▶ _WORK REQUIRED_:
Search the records below for the string "left", and report each line that contains it.

▶ _MATERIAL FOR THE TASK_:
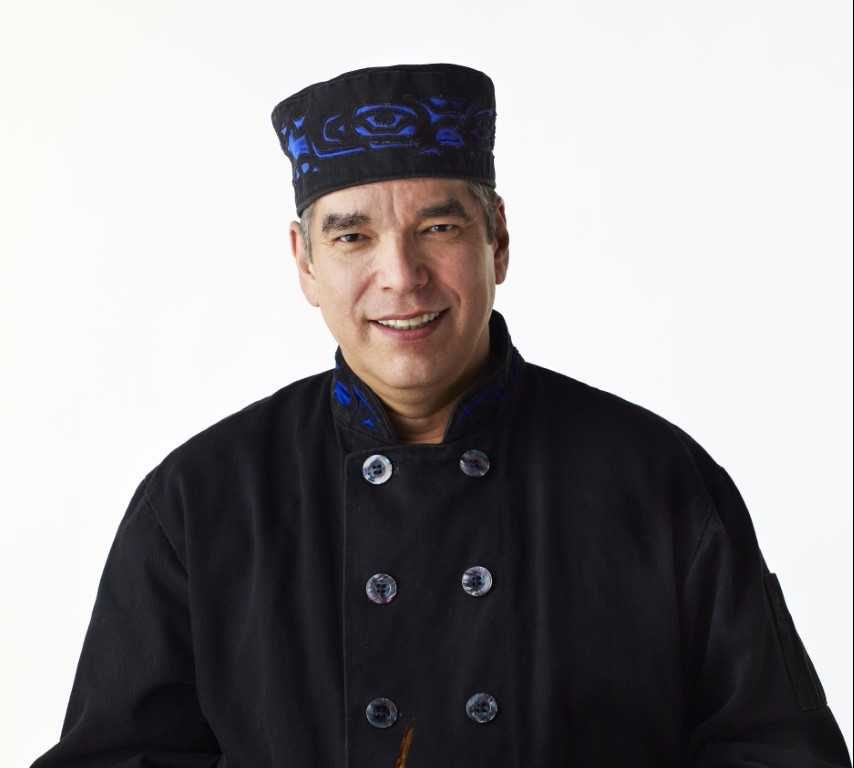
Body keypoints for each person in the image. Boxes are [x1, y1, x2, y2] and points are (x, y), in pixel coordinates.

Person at [30, 62, 851, 767]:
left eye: (439, 226)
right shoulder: (199, 501)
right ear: (304, 263)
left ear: (498, 239)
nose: (402, 275)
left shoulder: (658, 480)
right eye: (352, 238)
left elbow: (779, 752)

▶ _REPLY_:
left eye: (439, 226)
left ear: (498, 239)
left shoulder: (658, 480)
left elbow: (779, 752)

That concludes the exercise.